HITS Daily Double


TAKING STOCK: How many big-time label players can you name who’ll be renegotiating their deals during this year? Could we see more changes on the top tier? And while we’re on the subject, how will the forthcoming IPOs impact executives’ deals at the label and group level? One interesting facet of the planned WMG IPO is that, when Len Blavatnik bought the company in a down market and handed the reins to Steve Cooper to turn it around, he asked his top execs if they’d take smaller salaries in exchange for participating in a company stock plan. Several execs bet on themselves—and should be reaping huge returns as a result.

This all came to light when former WBR chief Cameron Strang left the company after having chosen the stock plan; some close to the negotiations say he was owed north of $30m. Unofficially, that settlement was in the neighborhood of $20m+. A couple of other top label players, including Craig Kallman, were also believed to have taken the stock plan when Blavatnik and Cooper offered it. What kind of elephant bucks are they looking at, assuming the IPO—with Cooper, who must have a major equity position, said to be doing much of the heavy lifting with the banks—proceeds smoothly?

This and UMG’s future planned IPO, driven as they are by steep rises in music-company valuation, are as reliable an index as any that the biz is bathing in a stream of prosperity after its years in the digital desert. (WMG’s offering is likely to further spike UMG’s valuation, just as the Tencent’s Uni play drove up WMG’s.) These gambits follow on the heels of the Spotify IPO, which generated behemoth bucks for the Swedish streamery’s top-tier execs.

But the WME debacle, wherein top agents took stock over salary jumps in anticipation of an IPO that never came to fruition, serves as a cautionary tale; Ari and Patrick’s stock-market folly crumbled, and while the pair ended up taking $160m out of the firm, the agents got the short end of the stick.
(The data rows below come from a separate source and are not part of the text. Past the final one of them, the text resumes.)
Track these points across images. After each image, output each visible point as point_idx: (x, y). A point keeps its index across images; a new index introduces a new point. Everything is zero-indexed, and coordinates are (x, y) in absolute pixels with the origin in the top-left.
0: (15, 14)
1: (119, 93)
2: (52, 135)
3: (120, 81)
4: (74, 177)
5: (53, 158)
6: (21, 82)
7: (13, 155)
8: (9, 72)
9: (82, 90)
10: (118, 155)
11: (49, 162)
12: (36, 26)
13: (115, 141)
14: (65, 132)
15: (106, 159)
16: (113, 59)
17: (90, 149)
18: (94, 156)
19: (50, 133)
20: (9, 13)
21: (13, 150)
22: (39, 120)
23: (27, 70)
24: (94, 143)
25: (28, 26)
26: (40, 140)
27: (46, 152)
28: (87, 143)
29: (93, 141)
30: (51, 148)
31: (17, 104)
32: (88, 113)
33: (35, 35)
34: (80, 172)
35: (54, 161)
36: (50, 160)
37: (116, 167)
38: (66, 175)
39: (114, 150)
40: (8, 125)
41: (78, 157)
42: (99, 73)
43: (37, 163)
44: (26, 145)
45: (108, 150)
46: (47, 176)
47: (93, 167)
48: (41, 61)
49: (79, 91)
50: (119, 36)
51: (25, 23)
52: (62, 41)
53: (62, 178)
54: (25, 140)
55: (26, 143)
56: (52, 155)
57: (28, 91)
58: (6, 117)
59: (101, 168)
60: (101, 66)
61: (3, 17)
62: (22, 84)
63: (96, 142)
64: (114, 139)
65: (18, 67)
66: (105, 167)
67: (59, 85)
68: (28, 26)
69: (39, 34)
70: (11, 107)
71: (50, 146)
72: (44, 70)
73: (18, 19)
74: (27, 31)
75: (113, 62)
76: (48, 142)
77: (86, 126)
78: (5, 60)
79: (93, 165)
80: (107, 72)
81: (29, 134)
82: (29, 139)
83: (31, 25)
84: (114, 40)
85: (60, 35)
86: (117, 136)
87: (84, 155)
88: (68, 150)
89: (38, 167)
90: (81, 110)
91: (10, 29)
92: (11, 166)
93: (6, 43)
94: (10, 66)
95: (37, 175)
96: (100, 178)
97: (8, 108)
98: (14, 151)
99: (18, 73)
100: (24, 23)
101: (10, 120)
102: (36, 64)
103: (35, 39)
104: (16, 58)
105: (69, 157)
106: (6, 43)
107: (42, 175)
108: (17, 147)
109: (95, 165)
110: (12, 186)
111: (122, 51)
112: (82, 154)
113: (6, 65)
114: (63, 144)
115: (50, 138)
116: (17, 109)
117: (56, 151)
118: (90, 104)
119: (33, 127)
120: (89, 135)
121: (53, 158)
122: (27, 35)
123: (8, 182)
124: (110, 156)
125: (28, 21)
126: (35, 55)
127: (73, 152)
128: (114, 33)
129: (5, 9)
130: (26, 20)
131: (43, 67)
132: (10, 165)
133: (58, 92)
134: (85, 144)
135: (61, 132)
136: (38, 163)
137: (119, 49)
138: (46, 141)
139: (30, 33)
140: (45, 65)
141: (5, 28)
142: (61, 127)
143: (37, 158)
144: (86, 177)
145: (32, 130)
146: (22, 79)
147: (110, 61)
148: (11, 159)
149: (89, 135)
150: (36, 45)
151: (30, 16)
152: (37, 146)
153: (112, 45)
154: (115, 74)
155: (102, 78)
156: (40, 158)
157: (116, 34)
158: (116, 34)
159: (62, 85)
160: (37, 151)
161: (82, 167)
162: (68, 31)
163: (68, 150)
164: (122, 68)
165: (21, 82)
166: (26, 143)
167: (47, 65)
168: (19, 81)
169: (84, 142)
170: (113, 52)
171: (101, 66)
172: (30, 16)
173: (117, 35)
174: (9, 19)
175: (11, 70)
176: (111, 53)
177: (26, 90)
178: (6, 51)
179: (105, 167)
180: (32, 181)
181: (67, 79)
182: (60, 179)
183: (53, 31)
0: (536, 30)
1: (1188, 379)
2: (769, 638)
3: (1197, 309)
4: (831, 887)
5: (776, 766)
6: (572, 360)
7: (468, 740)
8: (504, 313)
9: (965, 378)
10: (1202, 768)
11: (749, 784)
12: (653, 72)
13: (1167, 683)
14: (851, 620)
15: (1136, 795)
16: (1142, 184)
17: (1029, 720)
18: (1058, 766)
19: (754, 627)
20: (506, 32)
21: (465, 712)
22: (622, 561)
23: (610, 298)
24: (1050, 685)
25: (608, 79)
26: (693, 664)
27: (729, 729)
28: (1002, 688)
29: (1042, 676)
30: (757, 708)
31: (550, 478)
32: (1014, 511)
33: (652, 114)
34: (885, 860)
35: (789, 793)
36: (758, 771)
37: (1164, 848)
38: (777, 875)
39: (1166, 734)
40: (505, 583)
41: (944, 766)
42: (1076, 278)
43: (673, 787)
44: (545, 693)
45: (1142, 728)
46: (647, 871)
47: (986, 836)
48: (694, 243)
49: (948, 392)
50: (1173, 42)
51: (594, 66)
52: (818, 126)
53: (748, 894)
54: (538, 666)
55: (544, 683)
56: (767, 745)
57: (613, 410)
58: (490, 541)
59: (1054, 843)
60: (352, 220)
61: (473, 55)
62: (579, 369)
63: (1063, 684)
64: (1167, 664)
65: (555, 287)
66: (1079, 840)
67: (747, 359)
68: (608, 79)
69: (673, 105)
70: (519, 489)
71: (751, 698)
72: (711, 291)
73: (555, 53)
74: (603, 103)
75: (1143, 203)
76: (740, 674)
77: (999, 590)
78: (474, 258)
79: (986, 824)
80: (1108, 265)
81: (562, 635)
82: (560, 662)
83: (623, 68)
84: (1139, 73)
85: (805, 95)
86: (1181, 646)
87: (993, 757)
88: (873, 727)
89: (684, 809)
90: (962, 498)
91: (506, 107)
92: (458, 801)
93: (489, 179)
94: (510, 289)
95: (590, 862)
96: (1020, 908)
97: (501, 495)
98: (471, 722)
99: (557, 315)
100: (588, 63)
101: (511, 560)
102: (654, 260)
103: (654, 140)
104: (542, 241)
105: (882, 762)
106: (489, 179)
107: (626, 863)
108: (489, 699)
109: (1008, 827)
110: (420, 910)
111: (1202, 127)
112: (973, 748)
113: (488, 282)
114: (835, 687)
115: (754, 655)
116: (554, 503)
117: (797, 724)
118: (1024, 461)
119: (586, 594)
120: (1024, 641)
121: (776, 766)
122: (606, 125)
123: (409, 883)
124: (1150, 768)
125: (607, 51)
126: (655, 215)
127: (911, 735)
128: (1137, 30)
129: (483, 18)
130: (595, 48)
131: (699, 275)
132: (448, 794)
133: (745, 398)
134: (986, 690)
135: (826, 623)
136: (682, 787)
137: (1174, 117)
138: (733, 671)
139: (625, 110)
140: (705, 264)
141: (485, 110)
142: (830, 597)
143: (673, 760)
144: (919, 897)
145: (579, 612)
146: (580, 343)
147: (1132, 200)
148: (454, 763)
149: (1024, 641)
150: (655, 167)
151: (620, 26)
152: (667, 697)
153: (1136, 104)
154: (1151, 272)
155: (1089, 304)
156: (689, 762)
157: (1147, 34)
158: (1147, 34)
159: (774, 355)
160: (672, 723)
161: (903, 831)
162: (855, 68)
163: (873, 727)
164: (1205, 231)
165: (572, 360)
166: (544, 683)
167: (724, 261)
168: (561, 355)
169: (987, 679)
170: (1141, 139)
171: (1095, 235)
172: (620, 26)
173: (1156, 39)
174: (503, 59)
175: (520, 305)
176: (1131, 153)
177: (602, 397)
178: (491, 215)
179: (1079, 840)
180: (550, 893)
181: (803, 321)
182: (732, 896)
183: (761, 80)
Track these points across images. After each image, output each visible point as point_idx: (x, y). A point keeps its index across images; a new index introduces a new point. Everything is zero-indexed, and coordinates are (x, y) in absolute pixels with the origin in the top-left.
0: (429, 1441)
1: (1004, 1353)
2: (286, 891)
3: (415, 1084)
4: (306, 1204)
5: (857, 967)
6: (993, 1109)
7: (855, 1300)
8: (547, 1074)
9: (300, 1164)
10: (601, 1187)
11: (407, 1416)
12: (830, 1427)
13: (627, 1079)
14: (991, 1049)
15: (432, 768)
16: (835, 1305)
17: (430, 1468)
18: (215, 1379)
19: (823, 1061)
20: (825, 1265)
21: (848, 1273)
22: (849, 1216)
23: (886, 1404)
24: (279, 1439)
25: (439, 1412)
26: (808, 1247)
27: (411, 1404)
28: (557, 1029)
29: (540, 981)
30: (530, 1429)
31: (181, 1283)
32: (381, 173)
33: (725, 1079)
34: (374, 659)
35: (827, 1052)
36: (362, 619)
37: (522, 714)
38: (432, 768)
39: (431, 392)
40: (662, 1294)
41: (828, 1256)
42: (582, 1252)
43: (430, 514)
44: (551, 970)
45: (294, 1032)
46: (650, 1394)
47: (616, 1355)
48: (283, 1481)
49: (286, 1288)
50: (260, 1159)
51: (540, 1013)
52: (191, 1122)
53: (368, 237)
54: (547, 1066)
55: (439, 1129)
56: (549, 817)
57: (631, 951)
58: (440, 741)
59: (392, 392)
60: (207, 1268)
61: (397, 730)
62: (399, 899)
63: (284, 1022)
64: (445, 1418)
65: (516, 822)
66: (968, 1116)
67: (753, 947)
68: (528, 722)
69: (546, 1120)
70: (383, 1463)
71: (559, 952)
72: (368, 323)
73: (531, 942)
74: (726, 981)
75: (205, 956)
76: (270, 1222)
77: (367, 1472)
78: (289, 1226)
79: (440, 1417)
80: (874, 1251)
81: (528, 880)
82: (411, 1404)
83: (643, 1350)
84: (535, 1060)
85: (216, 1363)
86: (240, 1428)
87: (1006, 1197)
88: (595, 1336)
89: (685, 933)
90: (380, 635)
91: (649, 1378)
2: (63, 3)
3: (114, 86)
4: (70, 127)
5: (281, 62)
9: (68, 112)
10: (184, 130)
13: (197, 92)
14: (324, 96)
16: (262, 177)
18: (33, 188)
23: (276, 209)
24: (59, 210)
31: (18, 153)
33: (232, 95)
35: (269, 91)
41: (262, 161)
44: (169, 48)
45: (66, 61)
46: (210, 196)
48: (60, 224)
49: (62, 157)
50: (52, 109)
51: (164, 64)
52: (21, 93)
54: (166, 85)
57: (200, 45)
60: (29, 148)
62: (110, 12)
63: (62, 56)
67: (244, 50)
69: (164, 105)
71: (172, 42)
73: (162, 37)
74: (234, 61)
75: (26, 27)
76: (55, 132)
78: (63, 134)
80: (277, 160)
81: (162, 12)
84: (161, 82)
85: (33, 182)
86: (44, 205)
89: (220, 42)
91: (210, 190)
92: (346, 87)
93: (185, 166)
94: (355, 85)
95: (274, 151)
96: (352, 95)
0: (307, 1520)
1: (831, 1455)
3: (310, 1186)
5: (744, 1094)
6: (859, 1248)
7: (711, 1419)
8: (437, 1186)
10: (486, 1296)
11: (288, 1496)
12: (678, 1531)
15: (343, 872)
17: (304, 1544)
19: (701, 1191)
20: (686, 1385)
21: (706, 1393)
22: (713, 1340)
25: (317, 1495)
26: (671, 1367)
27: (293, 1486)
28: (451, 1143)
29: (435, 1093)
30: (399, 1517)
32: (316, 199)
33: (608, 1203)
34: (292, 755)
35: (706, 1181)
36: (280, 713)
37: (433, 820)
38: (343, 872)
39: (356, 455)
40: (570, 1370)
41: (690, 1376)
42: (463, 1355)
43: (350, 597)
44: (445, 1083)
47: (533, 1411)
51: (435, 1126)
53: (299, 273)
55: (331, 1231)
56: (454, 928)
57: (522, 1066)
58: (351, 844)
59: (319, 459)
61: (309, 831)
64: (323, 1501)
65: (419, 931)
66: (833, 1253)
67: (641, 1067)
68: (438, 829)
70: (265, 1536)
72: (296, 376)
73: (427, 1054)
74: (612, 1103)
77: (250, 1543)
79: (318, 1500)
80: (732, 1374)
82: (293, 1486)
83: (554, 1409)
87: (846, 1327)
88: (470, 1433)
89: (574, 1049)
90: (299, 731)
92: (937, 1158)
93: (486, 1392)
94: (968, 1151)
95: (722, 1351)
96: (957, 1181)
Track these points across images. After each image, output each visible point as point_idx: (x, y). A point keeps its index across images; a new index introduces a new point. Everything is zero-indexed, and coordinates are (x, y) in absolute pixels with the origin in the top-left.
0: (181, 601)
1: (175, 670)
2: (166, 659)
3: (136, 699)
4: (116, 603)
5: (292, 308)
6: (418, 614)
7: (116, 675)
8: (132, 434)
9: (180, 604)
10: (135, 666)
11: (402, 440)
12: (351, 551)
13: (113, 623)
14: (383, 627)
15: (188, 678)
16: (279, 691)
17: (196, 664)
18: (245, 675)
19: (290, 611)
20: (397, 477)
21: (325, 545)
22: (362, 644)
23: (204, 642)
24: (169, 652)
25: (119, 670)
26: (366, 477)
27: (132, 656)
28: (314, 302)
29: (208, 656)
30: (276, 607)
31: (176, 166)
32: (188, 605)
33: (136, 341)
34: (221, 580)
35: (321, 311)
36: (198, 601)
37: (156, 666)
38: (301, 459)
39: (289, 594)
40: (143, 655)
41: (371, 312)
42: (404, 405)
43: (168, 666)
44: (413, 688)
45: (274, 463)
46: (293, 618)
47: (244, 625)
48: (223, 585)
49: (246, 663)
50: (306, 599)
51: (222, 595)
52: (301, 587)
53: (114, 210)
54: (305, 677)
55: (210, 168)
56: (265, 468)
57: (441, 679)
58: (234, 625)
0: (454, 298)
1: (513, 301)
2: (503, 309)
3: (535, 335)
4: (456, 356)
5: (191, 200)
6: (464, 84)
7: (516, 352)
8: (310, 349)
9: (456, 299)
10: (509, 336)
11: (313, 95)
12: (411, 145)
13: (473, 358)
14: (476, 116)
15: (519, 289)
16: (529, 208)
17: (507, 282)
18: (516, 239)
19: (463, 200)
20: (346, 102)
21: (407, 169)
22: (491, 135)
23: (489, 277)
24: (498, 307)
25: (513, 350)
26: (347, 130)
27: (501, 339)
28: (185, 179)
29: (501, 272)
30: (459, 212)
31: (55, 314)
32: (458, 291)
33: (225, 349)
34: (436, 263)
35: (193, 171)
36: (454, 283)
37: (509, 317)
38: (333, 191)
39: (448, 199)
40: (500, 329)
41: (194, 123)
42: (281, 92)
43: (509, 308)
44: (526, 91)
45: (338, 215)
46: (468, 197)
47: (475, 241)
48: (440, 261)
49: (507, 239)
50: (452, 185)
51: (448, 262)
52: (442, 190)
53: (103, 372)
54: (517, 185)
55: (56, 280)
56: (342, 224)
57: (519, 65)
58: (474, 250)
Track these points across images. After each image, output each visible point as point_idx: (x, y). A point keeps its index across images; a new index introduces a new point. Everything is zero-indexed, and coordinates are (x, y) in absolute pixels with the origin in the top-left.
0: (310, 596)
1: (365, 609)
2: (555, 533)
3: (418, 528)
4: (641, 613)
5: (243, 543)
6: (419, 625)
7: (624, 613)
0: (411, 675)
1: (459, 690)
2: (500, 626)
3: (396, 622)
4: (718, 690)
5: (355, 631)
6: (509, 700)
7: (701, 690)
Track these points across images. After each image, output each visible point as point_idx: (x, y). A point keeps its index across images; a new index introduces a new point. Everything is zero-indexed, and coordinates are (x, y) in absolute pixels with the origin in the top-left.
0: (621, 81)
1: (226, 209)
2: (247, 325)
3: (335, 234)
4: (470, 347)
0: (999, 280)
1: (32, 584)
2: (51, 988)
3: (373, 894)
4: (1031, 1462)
Where does Sam GoresParadigm fit in the evolving landscape? Talk continues that he’ll combine his music-centric agency with UTA or ICM.

THE ONLY CONSTANT IS CHANGE: 2020’s first change at the top of a major label is upon us, as UMG confirms Paul Rosenberg will step down as Def Jam chief to launch a new Universal JV label and focus on the management of Eminem. UMG General Counsel/EVP Biz & Legal Jeff Harleston, while continuing his regular duties, has stepped in as interim chief as the search continues for a new boss; SVP A&R Naim McNair will hold the same title at corporate and Def Jam. All eyes are on Harleston and the UMG team as they seek a new topper. Who are the key contenders? Could Def Jam regain some of its prior glory?

Rosenberg struggled to crack the code of the new economy as label boss, but during his 30-month tenure, his superstar client Eminem released three albums (on Shady/Aftermath/Interscope, of course) and had a worldwide tour, so he was a tad preoccupied. What’s more, the hip-hop lane Def Jam once had almost entirely to itself is now the one that matters most, so anybody who’s anybody is in it. In any case, Rosenberg, despite the misstep of this chapter, remains well liked and highly regarded in the biz (as his new deal would seem to demonstrate).

UPTOWN RULERS: In other UMG news, there has been some discussion that Def Jam’s Steve “Steve-O” Carless might be tapped to lead a rebooted Uptown Records, the imprint legendarily run by Andre Harrell, at which Sean “Diddy” Combs first rose to prominence. Insiders say the label would fall under Monte Lipman’s Republic umbrella.

Speaking of Def Jam, word has it that erstwhile Co-Head of Atlantic U.K. A&R Alec Boateng is headed to Def Jam U.K. to launch its rebranding, accompanied by twin brother Alex, of Island U.K. In recent years, Def Jam U.K. had been an imprint that went through Virgin EMI.